For those on the fence, wondering if you should e-file , here are ten good reasons why you should:
- You may be able to e-file for free: If you earn less than $56,000 in 2008, you probably qualify for the IRS Free File program . If you have a simple return (standard deduction, using 1040EZ), TurboTax  and TaxAct  have free versions, with free e-file, you may qualify for.
- You get your tax return faster: When you E-file, you could get your return in as quickly as two or three weeks. When you file on paper, it takes a minimum of six weeks to process.
- Your return is more likely to be accurate: When you e-file, you typically do so through software and that software can double check your math. Any mistakes you may make with a calculator are checked by the software and remedied before you send it to the IRS. When you e-file, you’ll get an electronic confirmation that the IRS received your return. If you make an error that the software doesn’t find but that the IRS does, on their automated checks, they’ll send you a notice informing you of the error.
- Less likely to be lost in the mail: The post office loses and mangles mail all the time because it deals with a tremendous volume of packages and letters. When you mail your return, there’s a small possibility that it gets lost or is mangled in the mailing process. When you e-file, it can’t get mangled and is less likely to be lost.
- Less likely to be stolen in the mail: If you leave your return in the mailbox, there’s a possibility that an identity thief will swing by and steal your mail. I’ve heard stories of thieves going through trash (which is why people now have shredders at home) for papers, it’s no big stretch to imagine them going through mailboxes. When you e-file, the return is encrypted and thus protected against potential thieves.
- Less likely to be keyed into the system incorrectly: When you file a paper return, someone had to take your return and enter it into the IRS databases. Imagine someone’s entire day consists of keying in data, there’s a small chance that an error occurs and the software doesn’t catch it somehow.
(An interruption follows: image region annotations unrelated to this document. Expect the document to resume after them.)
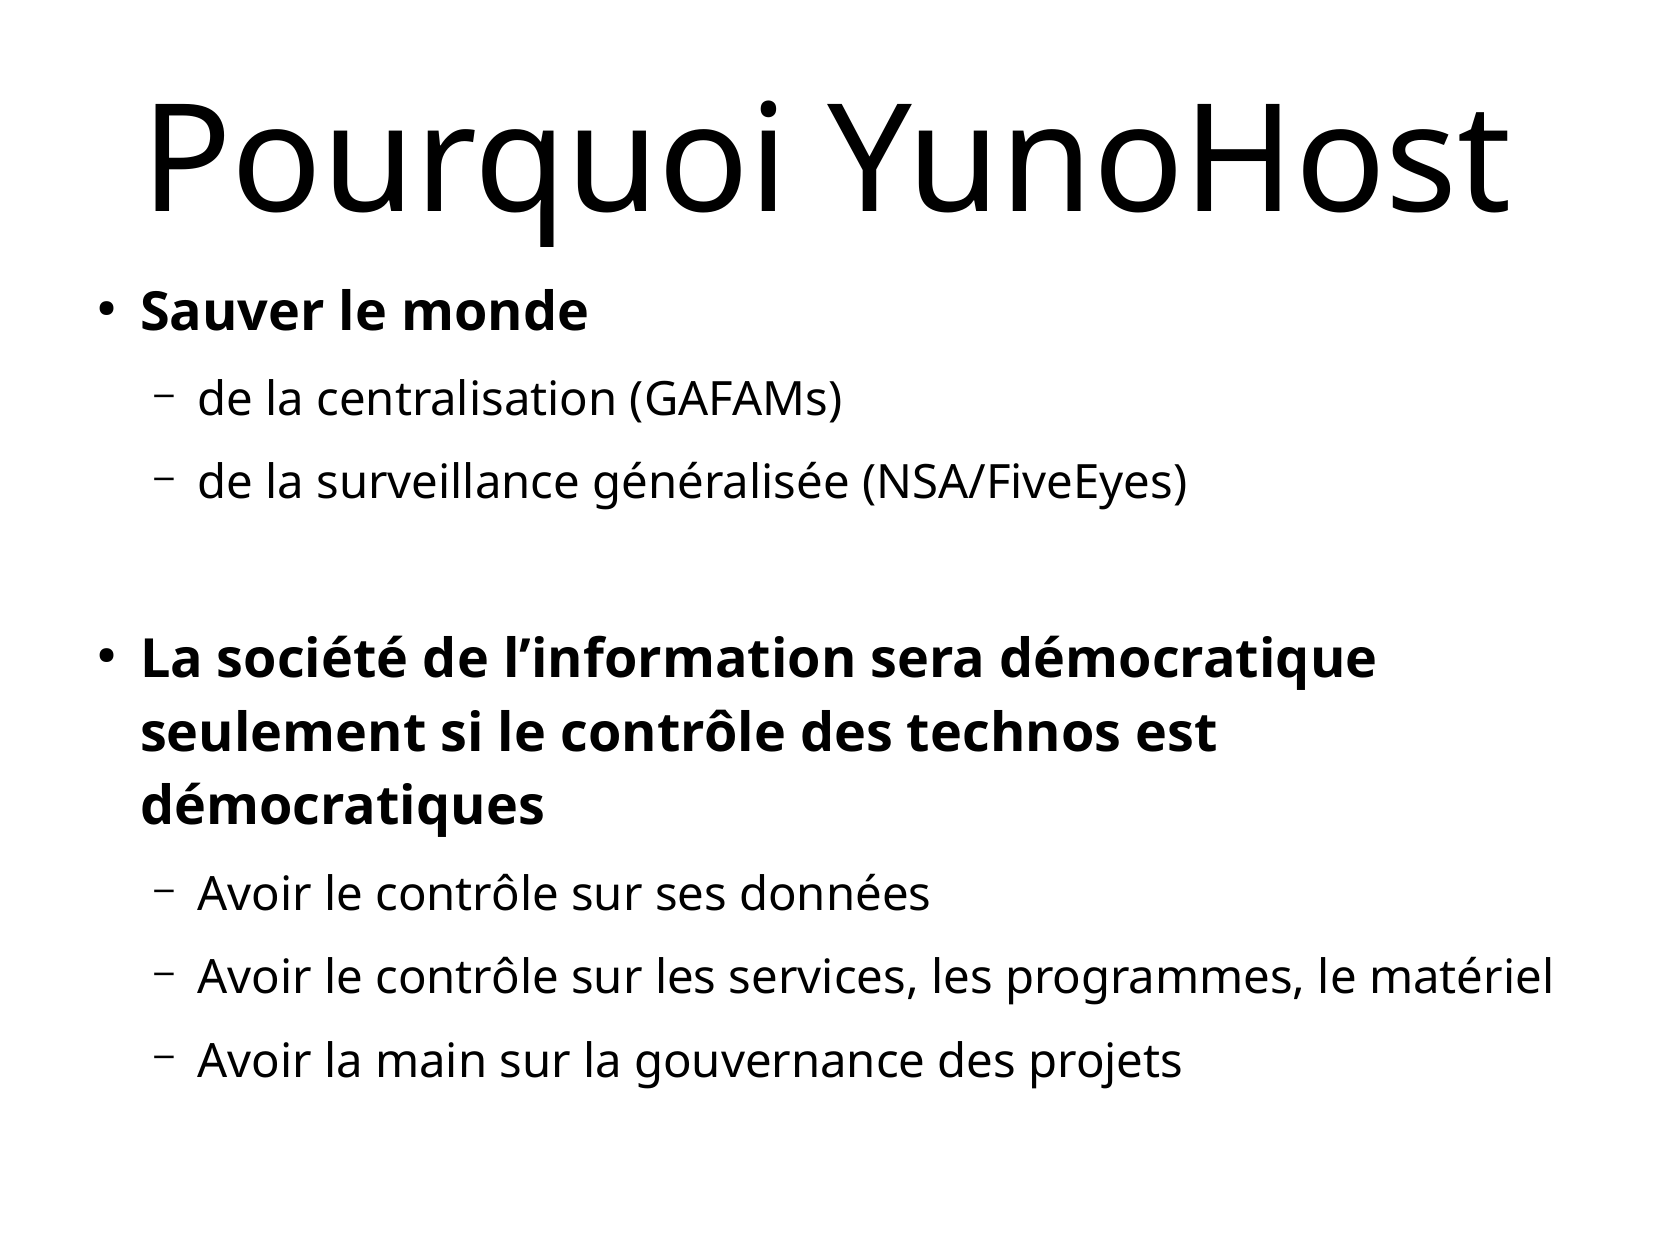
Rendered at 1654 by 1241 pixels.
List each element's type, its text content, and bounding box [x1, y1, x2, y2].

list Sauver le monde de la centralisation (GAFAMs) de la surveillance généralisée (NSA/FiveEyes) La société de l’information sera démocratique seulement si le contrôle des technos est démocratiques Avoir le contrôle sur ses données Avoir le contrôle sur les services, les programmes, le matériel Avoir la main sur la gouvernance des projets [82, 272, 1571, 1138]
title Pourquoi YunoHost [82, 49, 1571, 257]
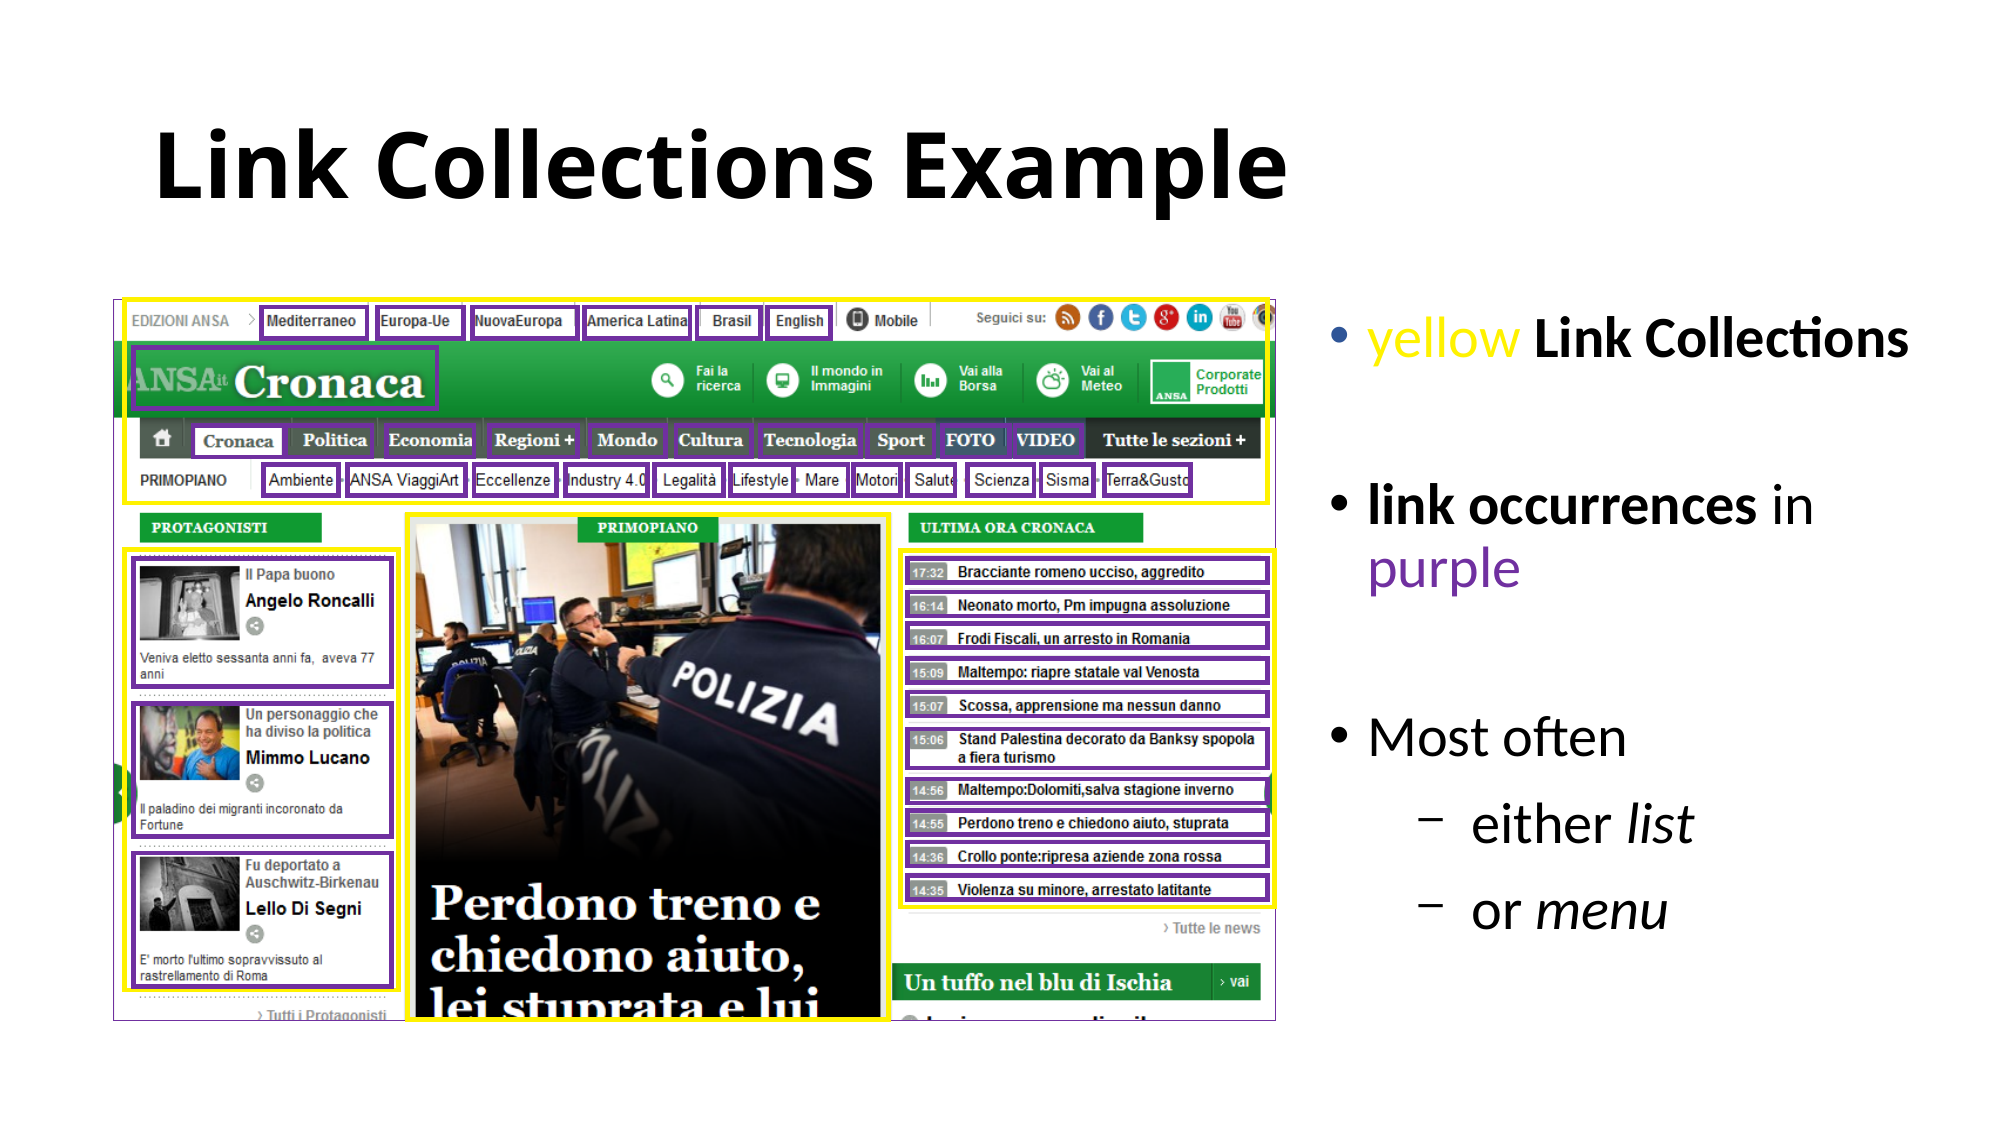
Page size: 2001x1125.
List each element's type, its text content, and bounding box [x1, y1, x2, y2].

picture [903, 553, 1272, 905]
list yellow Link Collections link occurrences in purple Most often either list or menu [1314, 299, 1981, 1014]
title Link Collections Example [137, 59, 1863, 278]
picture [410, 517, 886, 1017]
picture [127, 302, 1265, 501]
picture [113, 299, 1276, 1021]
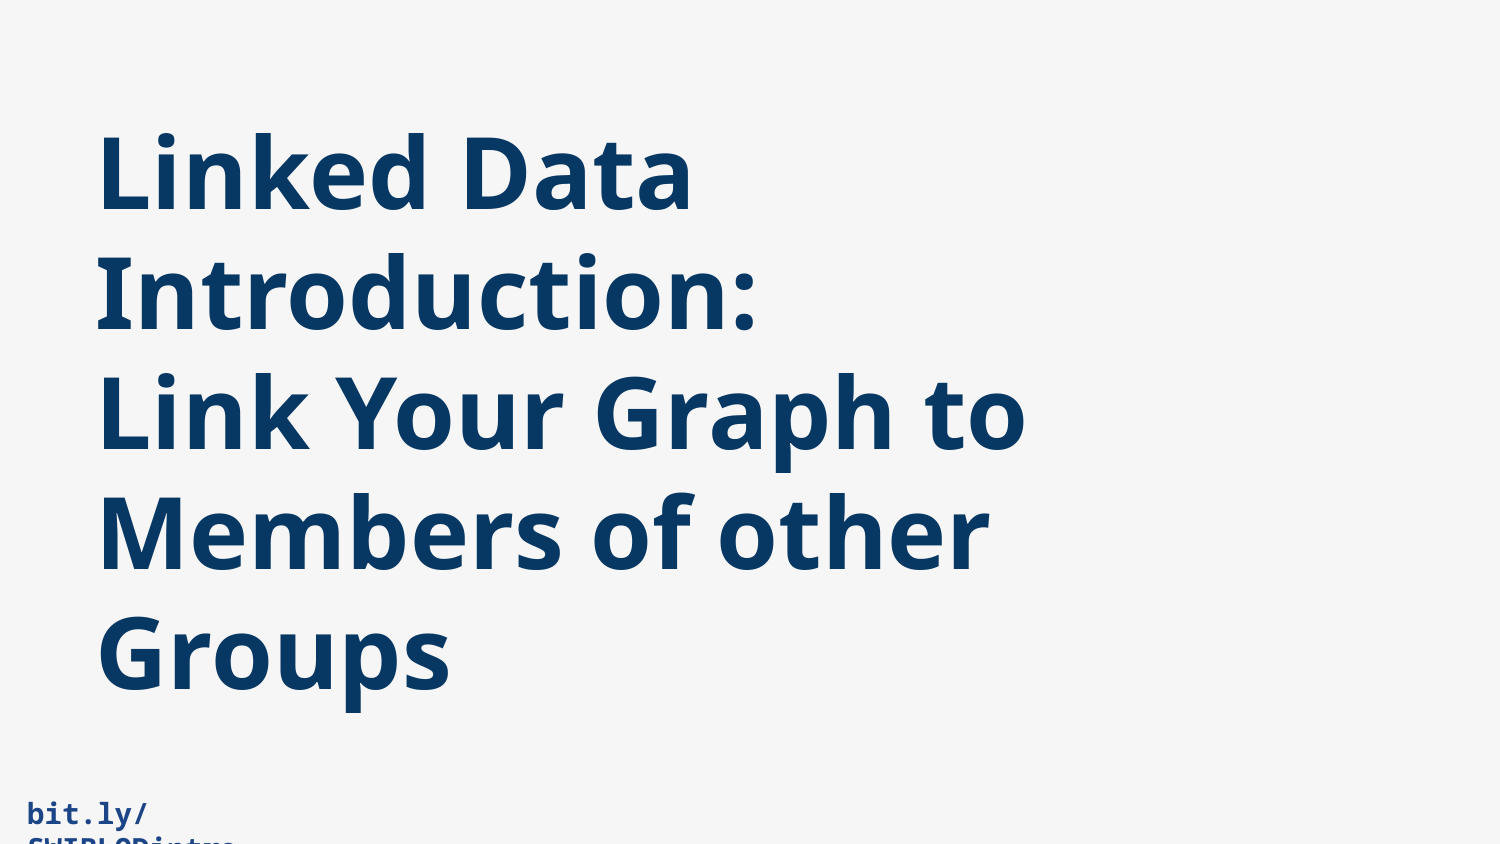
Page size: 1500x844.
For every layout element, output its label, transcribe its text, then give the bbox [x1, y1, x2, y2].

- You don’t need to wait at the post office: Every time I’ve gone to the post office, I’ve had to wait in a line for at least ten minutes. I don’t know why but no matter when I go, 3PM on a Monday or 11AM on a Thursday, there’s always a line.
- You can wait until 11PM to file: Since you don’t have to go to the post office, you don’t have to finish your return before it closes! Some post offices will stay open later than their normal times, with some open until midnight, but if you e-file, you don’t have to even worry about it because you can e-file in your jammies at 11 PM. I wouldn’t recommend waiting that long but it’s an option.
- You save on printing and mailing costs: The printing costs of your return are likely negligible but the mailing costs, especially if you get it sent certified or registered mail. It’s not necessary that you send your return via certified or registered mail, but lots of people do it because they’re concerned the return could get lost. These two services are expensive, relative to the cost of mailing the return.
- Use less paper: By not printing out your return, you save a bundle of sheets right then and there. However, as demand for paper returns falls, the IRS will print and ship fewer and fewer copies of the paper forms and publications out.
Do you e-file? If so, is there a reason I missed? If not, how come? I’ve heard stories about how auditing rates are higher but I don’t think the IRS publishes statistics like that.